The act’s language as well as the Legislature’s intentions make clear the Student Success Fund is to be additional money for schools, not a replacement for State School Fund money. The act lays out how schools must use the money to increase student achievement.
It would take a bill, a legislative vote and a governor’s signature to redirect the money.
OK, but I heard there have already been changes to the tax and more are coming. Should I be worried/excited?
Any new tax law requires tinkering once the lawyers and the agency professionals get ahold of it. House Bill 2164 (2019) made mostly technical fixes to address niche industry issues that cropped up almost immediately. It cut the amount to be collected about $2 million.
The Department of Revenue has identified at least three dozen issues that must be addressed, and eight administrative rule changes have already been drafted, with more to come in February and March. The bulk of the changes are clarifications on who must pay and procedures for paying.
Will it face challenges?
This is Oregon, right? But so far, the signs are good.

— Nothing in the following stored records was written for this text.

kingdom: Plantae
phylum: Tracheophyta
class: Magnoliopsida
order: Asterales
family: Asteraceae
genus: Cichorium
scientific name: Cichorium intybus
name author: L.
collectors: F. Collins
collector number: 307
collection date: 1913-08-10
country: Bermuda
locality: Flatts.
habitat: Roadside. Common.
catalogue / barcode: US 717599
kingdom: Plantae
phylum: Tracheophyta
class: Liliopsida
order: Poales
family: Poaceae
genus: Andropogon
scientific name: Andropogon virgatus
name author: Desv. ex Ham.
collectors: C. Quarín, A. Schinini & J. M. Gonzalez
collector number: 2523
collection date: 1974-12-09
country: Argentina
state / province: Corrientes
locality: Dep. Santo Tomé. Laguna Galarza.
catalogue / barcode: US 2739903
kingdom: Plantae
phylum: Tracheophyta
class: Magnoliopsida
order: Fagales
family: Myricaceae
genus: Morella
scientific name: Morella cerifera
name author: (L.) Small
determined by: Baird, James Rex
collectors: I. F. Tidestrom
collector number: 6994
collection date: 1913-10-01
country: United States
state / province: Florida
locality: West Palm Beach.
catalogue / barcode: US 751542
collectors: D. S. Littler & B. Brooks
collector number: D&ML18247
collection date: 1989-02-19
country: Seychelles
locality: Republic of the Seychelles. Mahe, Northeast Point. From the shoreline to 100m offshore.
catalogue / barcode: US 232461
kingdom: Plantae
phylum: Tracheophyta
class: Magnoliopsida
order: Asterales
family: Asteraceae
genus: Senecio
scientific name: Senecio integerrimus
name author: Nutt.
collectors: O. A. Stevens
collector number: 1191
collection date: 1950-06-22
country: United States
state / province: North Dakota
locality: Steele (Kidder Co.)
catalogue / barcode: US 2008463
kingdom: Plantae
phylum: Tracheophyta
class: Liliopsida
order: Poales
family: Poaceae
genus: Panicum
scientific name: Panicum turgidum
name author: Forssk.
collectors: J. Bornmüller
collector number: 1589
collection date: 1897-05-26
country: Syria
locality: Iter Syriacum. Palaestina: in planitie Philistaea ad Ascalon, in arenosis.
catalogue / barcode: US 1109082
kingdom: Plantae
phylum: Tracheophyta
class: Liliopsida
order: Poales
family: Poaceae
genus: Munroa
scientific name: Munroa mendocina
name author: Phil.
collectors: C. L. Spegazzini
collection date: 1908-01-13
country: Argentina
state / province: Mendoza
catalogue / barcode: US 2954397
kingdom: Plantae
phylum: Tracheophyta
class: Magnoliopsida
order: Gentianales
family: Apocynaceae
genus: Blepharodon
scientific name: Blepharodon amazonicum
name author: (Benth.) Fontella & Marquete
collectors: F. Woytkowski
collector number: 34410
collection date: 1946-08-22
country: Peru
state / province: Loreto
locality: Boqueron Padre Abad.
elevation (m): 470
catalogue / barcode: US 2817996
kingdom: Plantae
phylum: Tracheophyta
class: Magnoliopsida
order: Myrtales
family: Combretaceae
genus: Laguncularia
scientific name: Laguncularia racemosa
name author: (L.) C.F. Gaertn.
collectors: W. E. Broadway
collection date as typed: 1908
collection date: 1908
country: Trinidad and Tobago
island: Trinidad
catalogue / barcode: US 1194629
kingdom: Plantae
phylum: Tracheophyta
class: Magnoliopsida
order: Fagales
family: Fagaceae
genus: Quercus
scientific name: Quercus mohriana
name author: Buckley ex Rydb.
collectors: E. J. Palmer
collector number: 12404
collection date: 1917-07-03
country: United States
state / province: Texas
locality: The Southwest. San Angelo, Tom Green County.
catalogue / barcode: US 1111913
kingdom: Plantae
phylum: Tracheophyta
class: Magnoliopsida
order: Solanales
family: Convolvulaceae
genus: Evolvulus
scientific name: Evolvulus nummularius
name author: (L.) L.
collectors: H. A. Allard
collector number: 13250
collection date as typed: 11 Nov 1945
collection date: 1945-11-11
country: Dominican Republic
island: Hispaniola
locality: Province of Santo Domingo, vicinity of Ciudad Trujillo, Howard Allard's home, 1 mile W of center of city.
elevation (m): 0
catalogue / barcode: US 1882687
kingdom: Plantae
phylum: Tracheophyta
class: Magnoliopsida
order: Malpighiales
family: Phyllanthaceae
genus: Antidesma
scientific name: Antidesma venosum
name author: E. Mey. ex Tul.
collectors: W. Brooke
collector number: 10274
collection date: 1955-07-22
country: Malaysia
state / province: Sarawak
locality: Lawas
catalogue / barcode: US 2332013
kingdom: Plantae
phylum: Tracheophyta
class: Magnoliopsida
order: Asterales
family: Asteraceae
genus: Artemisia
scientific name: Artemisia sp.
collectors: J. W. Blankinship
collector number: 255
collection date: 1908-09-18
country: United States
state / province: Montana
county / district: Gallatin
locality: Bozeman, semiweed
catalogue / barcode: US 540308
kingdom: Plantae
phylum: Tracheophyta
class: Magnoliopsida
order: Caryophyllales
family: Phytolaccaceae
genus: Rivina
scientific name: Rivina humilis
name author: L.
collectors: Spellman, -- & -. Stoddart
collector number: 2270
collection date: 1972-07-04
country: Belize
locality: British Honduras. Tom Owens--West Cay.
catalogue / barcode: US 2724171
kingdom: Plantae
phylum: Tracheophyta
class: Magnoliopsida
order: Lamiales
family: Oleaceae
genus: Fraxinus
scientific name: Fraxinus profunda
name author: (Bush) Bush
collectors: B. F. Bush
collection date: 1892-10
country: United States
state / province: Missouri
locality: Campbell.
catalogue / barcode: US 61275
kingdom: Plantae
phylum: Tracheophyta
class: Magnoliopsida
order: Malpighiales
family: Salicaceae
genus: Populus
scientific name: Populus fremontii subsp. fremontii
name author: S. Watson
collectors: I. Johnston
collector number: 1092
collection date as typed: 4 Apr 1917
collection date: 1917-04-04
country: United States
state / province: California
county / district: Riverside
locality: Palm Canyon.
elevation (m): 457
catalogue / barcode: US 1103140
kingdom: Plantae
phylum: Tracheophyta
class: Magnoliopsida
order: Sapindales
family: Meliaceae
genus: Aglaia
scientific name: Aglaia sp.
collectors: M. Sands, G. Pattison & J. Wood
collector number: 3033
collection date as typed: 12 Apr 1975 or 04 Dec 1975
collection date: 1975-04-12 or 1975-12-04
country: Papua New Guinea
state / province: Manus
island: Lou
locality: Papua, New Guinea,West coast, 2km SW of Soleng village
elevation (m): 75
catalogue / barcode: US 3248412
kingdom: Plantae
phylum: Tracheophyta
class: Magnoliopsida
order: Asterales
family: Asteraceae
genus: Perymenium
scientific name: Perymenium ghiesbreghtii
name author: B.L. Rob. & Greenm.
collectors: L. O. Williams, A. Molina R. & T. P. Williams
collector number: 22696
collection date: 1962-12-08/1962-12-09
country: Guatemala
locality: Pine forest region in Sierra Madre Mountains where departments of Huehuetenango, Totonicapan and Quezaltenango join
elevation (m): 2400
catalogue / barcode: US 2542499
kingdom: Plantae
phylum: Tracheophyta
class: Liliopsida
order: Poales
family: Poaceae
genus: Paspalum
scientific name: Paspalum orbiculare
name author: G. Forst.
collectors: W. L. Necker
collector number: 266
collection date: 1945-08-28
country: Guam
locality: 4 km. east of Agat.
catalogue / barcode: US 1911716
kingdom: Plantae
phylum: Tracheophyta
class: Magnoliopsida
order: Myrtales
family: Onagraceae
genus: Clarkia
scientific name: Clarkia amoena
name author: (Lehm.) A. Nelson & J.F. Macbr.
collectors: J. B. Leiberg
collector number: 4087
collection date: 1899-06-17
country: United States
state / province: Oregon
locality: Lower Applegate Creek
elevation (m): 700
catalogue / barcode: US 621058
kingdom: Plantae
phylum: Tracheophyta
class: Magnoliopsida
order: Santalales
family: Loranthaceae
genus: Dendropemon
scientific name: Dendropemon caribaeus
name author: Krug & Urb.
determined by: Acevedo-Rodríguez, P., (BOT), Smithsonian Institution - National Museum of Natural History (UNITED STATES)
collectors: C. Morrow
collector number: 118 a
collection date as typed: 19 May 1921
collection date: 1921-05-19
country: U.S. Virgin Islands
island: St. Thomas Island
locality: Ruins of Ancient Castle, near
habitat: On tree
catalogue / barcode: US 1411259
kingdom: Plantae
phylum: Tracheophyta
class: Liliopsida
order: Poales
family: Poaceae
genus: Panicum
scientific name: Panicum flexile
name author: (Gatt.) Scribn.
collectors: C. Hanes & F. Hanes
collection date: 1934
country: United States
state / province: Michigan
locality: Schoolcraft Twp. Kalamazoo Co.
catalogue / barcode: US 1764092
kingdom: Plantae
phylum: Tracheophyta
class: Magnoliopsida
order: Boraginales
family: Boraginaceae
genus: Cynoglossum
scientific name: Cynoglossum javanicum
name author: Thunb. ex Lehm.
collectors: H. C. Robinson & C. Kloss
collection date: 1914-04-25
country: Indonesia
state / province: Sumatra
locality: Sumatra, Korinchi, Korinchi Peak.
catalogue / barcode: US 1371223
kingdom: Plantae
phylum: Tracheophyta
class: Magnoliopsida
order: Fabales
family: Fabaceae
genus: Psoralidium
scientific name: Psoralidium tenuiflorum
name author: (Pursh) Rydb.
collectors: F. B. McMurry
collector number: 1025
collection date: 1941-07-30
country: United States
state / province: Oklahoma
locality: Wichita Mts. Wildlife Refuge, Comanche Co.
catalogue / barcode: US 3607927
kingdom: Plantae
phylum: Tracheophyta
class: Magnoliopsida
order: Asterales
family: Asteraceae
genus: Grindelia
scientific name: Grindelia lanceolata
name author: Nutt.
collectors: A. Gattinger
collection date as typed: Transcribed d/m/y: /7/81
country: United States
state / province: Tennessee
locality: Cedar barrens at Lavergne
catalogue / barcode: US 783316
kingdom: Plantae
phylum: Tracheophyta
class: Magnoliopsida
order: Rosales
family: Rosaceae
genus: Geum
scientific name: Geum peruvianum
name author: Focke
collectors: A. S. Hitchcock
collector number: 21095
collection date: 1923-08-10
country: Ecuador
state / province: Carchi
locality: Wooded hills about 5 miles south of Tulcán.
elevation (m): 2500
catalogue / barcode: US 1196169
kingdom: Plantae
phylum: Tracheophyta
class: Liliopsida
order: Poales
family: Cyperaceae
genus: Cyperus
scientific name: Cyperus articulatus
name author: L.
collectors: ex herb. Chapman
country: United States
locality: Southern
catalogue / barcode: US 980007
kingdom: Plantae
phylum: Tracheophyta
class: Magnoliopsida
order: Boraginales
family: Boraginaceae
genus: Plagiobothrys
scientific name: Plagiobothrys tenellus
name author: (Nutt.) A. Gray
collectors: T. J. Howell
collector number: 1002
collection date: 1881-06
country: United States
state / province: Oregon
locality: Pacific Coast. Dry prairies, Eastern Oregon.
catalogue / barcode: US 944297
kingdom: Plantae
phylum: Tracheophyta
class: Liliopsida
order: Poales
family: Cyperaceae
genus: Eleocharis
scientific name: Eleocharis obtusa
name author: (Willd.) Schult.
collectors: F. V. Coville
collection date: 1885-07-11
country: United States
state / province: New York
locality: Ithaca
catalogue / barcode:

Oregon Business & Industry, the state’s leading business association, announced during session it would not oppose the act. Without major business backing, a threatened initiative challenge didn’t materialize.
“That didn’t happen by accident,” Hass said. Committee members worked closely with businesses to create a tax sensitive to their concerns, he said. The committee was adjusting language right up to the last minute to respond to industries such as car sales, banking and insurance.
Even so, legislators continue to grumble about the CAT, and business lobbyists are looking for ways to nibble away at it to help their interests.
When will we know if it’s working?
The first quarterly tax collection is due in April, but the Department of Revenue won’t know if businesses are over- or underestimating their revenue. The first true look will come in 2021 after a year of collections.
What if it doesn’t perform as expected?
The CAT creates allocations, not appropriations, according to Doug Wilson, Legislative Fiscal Office principal legislative analyst. Districts will divvy up whatever is produced, but there are no guarantees. If the CAT overproduces, there will likely be some additional steps because districts must have plans for how they will spend the money.
Legislative number-crunchers have lots of practice calculating long-standing taxes in good times and bad, but the CAT is a whole new ballgame. There is a lot of guesswork in play.
Wilson said his office would be watching the tax carefully, ready to make adjustments if needed.